### [Problem details]
Reproduce the text of all the records below word for word, leaving out the pictures.

### [Dataset records]
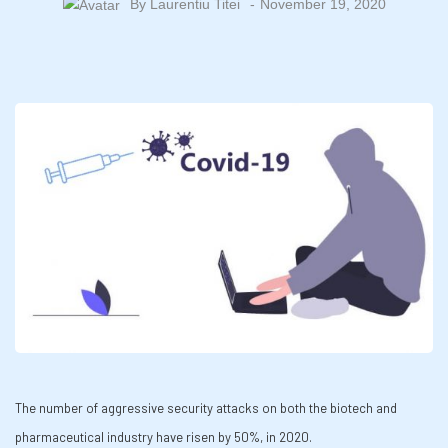
By
Laurentiu Titei
November 19, 2020
The number of aggressive security attacks on both the biotech and
pharmaceutical industry have risen by 50%, in 2020.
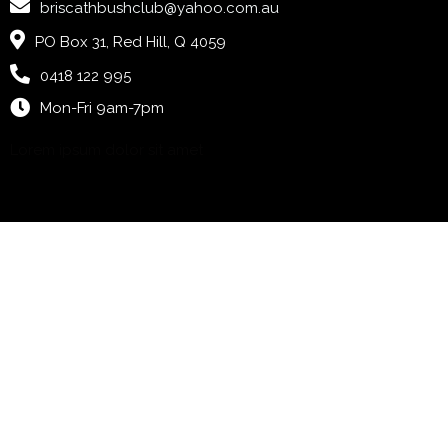
briscathbushclub@yahoo.com.au
PO Box 31, Red Hill, Q 4059
0418 122 995
Mon-Fri 9am-7pm
Lorem ipsum dolor sit amet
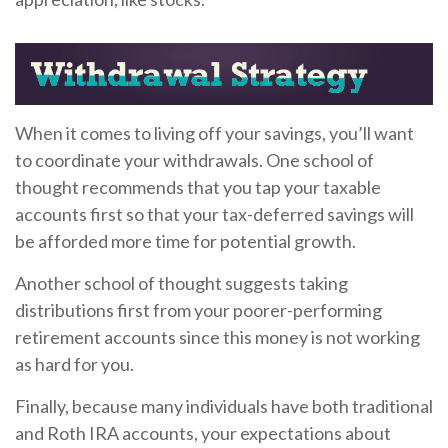
When it comes to living off your savings, you’ll want
to coordinate your withdrawals. One school of
thought recommends that you tap your taxable
accounts first so that your tax-deferred savings will
be afforded more time for potential growth.
Another school of thought suggests taking
distributions first from your poorer-performing
retirement accounts since this money is not working
as hard for you.
Finally, because many individuals have both traditional
and Roth IRA accounts, your expectations about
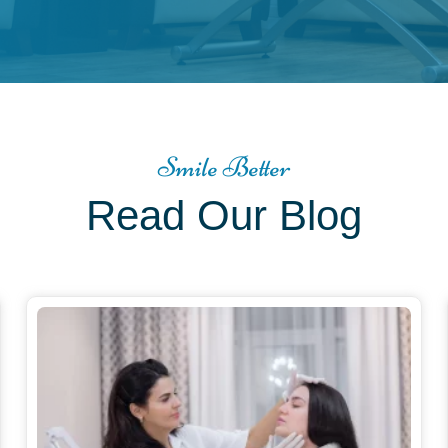
Smile Better
Read Our Blog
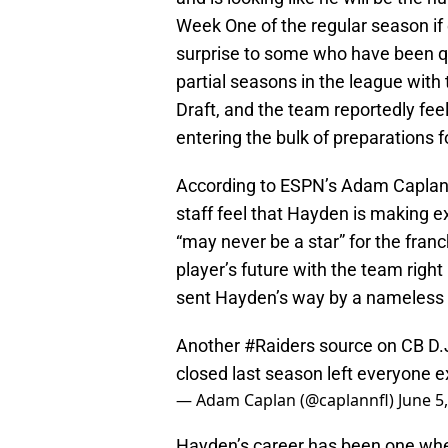
Week One of the regular season if 
surprise to some who have been qui
partial seasons in the league with 
Draft, and the team reportedly fee
entering the bulk of preparations 
According to ESPN’s Adam Caplan 
staff feel that Hayden is making e
“may never be a star” for the franc
player’s future with the team righ
sent Hayden’s way by a nameless 
Another
#Raiders
source on CB D.J
closed last season left everyone e
— Adam Caplan (@caplannfl)
June 5
Hayden’s career has been one whe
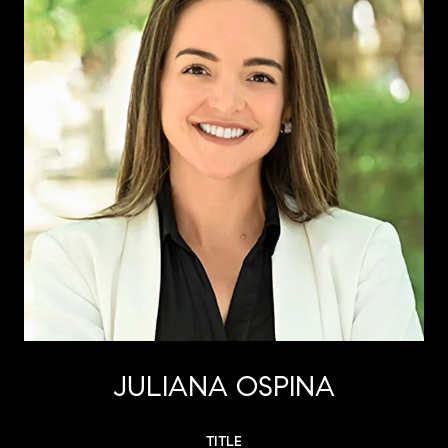
JULIANA OSPINA
TITLE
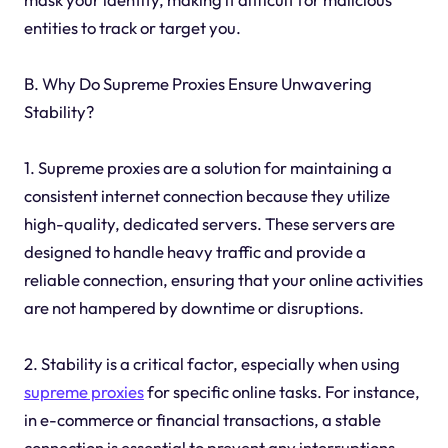
entities to track or target you.
B. Why Do Supreme Proxies Ensure Unwavering
Stability?
1. Supreme proxies are a solution for maintaining a
consistent internet connection because they utilize
high-quality, dedicated servers. These servers are
designed to handle heavy traffic and provide a
reliable connection, ensuring that your online activities
are not hampered by downtime or disruptions.
2. Stability is a critical factor, especially when using
supreme proxies
for specific online tasks. For instance,
in e-commerce or financial transactions, a stable
connection is essential to prevent any interruptions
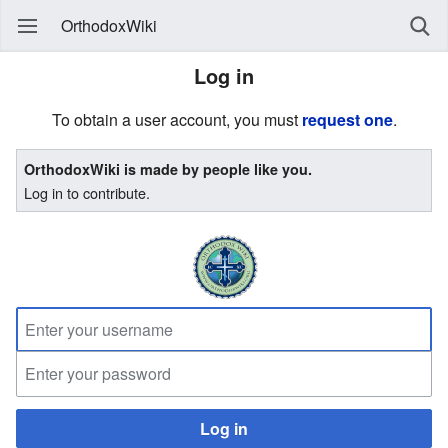
OrthodoxWiki
Log in
To obtain a user account, you must
request one
.
OrthodoxWiki is made by people like you.
Log in to contribute.
Log in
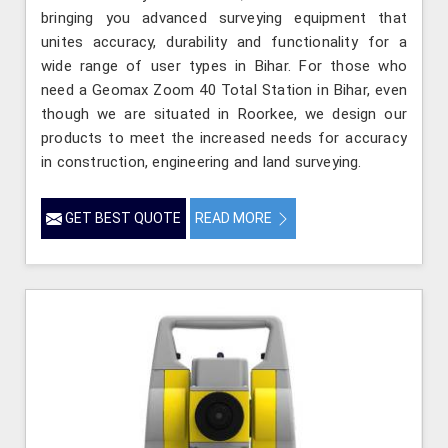
bringing you advanced surveying equipment that
unites accuracy, durability and functionality for a
wide range of user types in Bihar. For those who
need a Geomax Zoom 40 Total Station in Bihar, even
though we are situated in Roorkee, we design our
products to meet the increased needs for accuracy
in construction, engineering and land surveying.
GET BEST QUOTE
READ MORE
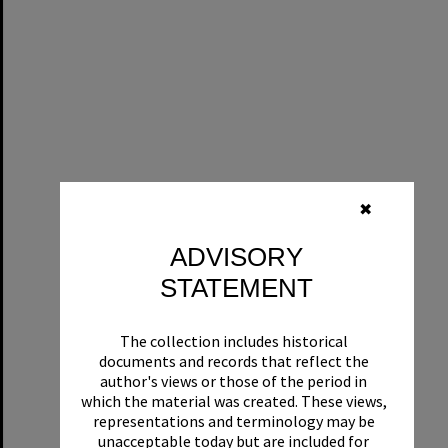
✖
ADVISORY
STATEMENT
The collection includes historical
documents and records that reflect the
author's views or those of the period in
which the material was created. These views,
representations and terminology may be
unacceptable today but are included for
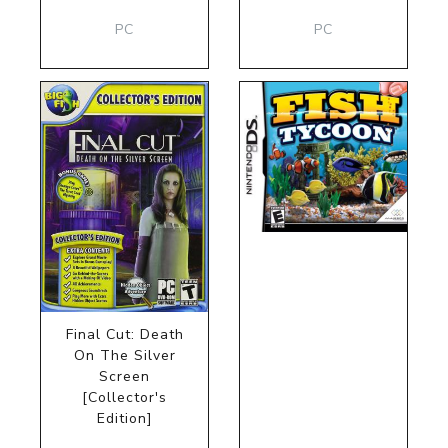
PC
PC
Final Cut: Death
On The Silver
Screen
[Collector's
Edition]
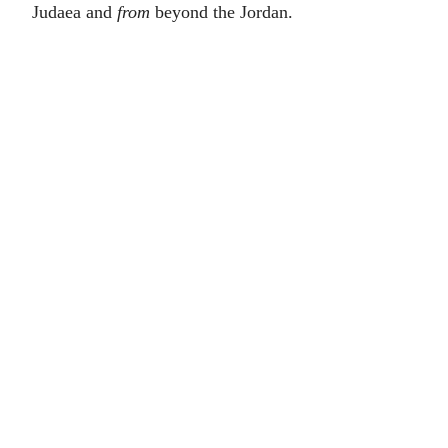
Judaea and
from
beyond the Jordan.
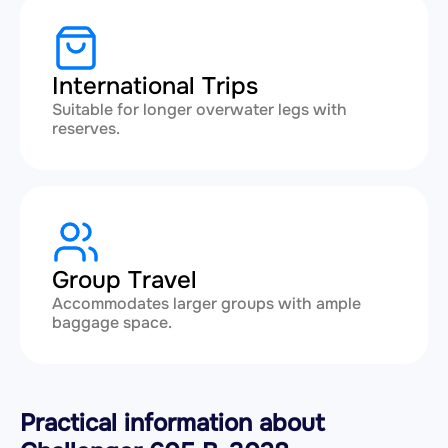
International Trips
Suitable for longer overwater legs with
reserves.
Group Travel
Accommodates larger groups with ample
baggage space.
Practical information about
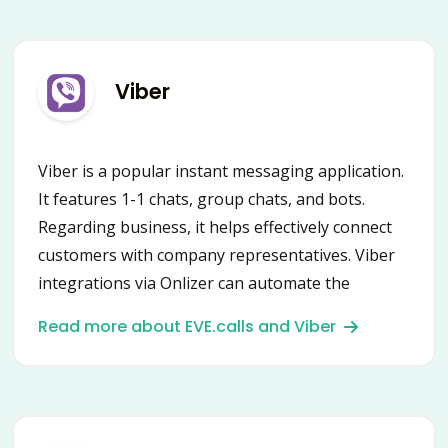
Viber
Viber is a popular instant messaging application.
It features 1-1 chats, group chats, and bots.
Regarding business, it helps effectively connect
customers with company representatives. Viber
integrations via Onlizer can automate the
communication process drastically! Update
Read more about EVE.calls and Viber
client’s status in CRM, communicate directly from
a task manager, get notifications, and much
more!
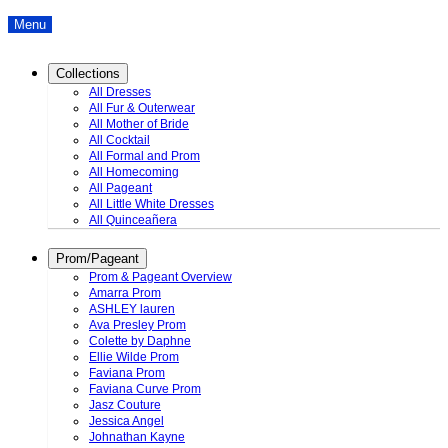
Menu
Collections
All Dresses
All Fur & Outerwear
All Mother of Bride
All Cocktail
All Formal and Prom
All Homecoming
All Pageant
All Little White Dresses
All Quinceañera
Prom/Pageant
Prom & Pageant Overview
Amarra Prom
ASHLEY lauren
Ava Presley Prom
Colette by Daphne
Ellie Wilde Prom
Faviana Prom
Faviana Curve Prom
Jasz Couture
Jessica Angel
Johnathan Kayne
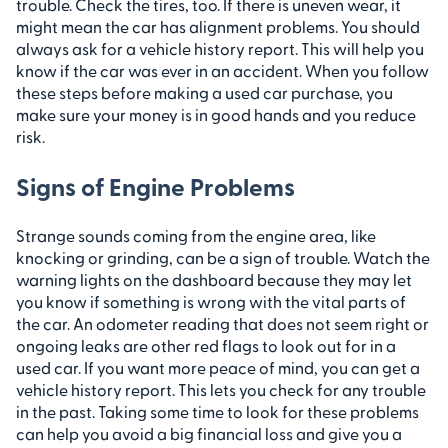
trouble. Check the tires, too. If there is uneven wear, it
might mean the car has alignment problems. You should
always ask for a vehicle history report. This will help you
know if the car was ever in an accident. When you follow
these steps before making a used car purchase, you
make sure your money is in good hands and you reduce
risk.
Signs of Engine Problems
Strange sounds coming from the engine area, like
knocking or grinding, can be a sign of trouble. Watch the
warning lights on the dashboard because they may let
you know if something is wrong with the vital parts of
the car. An odometer reading that does not seem right or
ongoing leaks are other red flags to look out for in a
used car. If you want more peace of mind, you can get a
vehicle history report. This lets you check for any trouble
in the past. Taking some time to look for these problems
can help you avoid a big financial loss and give you a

### [Task solution]
By
Laurentiu Titei
November 19, 2020
The number of aggressive security attacks on both the biotech and
pharmaceutical industry have risen by 50%, in 2020.
briscathbushclub@yahoo.com.au
PO Box 31, Red Hill, Q 4059
0418 122 995
Mon-Fri 9am-7pm
Lorem ipsum dolor sit amet
When it comes to living off your savings, you’ll want
to coordinate your withdrawals. One school of
thought recommends that you tap your taxable
accounts first so that your tax-deferred savings will
be afforded more time for potential growth.
Another school of thought suggests taking
distributions first from your poorer-performing
retirement accounts since this money is not working
as hard for you.
Finally, because many individuals have both traditional
and Roth IRA accounts, your expectations about
Smile Better
Read Our Blog
Week One of the regular season if 
surprise to some who have been qui
partial seasons in the league with 
Draft, and the team reportedly fee
entering the bulk of preparations 
According to ESPN’s Adam Caplan 
staff feel that Hayden is making e
“may never be a star” for the franc
player’s future with the team righ
sent Hayden’s way by a nameless 
Another
#Raiders
source on CB D.J
closed last season left everyone e
— Adam Caplan (@caplannfl)
June 5
Hayden’s career has been one whe
JULIANA OSPINA
TITLE
entities to track or target you.
B. Why Do Supreme Proxies Ensure Unwavering
Stability?
1. Supreme proxies are a solution for maintaining a
consistent internet connection because they utilize
high-quality, dedicated servers. These servers are
designed to handle heavy traffic and provide a
reliable connection, ensuring that your online activities
are not hampered by downtime or disruptions.
2. Stability is a critical factor, especially when using
supreme proxies
for specific online tasks. For instance,
in e-commerce or financial transactions, a stable
connection is essential to prevent any interruptions
OrthodoxWiki
Log in
To obtain a user account, you must
request one
.
OrthodoxWiki is made by people like you.
Log in to contribute.
Log in
bringing you advanced surveying equipment that
unites accuracy, durability and functionality for a
wide range of user types in Bihar. For those who
need a Geomax Zoom 40 Total Station in Bihar, even
though we are situated in Roorkee, we design our
products to meet the increased needs for accuracy
in construction, engineering and land surveying.
GET BEST QUOTE
READ MORE
✖
ADVISORY
STATEMENT
The collection includes historical
documents and records that reflect the
author's views or those of the period in
which the material was created. These views,
representations and terminology may be
unacceptable today but are included for
PC
PC
Final Cut: Death
On The Silver
Screen
[Collector's
Edition]
Judaea and
from
beyond the Jordan.
International Trips
Suitable for longer overwater legs with
reserves.
Group Travel
Accommodates larger groups with ample
baggage space.
Practical information about
Viber
Viber is a popular instant messaging application.
It features 1-1 chats, group chats, and bots.
Regarding business, it helps effectively connect
customers with company representatives. Viber
integrations via Onlizer can automate the
communication process drastically! Update
Read more about EVE.calls and Viber
client’s status in CRM, communicate directly from
a task manager, get notifications, and much
more!
Menu
Collections
All Dresses
All Fur & Outerwear
All Mother of Bride
All Cocktail
All Formal and Prom
All Homecoming
All Pageant
All Little White Dresses
All Quinceañera
Prom/Pageant
Prom & Pageant Overview
Amarra Prom
ASHLEY lauren
Ava Presley Prom
Colette by Daphne
Ellie Wilde Prom
Faviana Prom
Faviana Curve Prom
Jasz Couture
Jessica Angel
Johnathan Kayne
trouble. Check the tires, too. If there is uneven wear, it
might mean the car has alignment problems. You should
always ask for a vehicle history report. This will help you
know if the car was ever in an accident. When you follow
these steps before making a used car purchase, you
make sure your money is in good hands and you reduce
risk.
Signs of Engine Problems
Strange sounds coming from the engine area, like
knocking or grinding, can be a sign of trouble. Watch the
warning lights on the dashboard because they may let
you know if something is wrong with the vital parts of
the car. An odometer reading that does not seem right or
ongoing leaks are other red flags to look out for in a
used car. If you want more peace of mind, you can get a
vehicle history report. This lets you check for any trouble
in the past. Taking some time to look for these problems
can help you avoid a big financial loss and give you a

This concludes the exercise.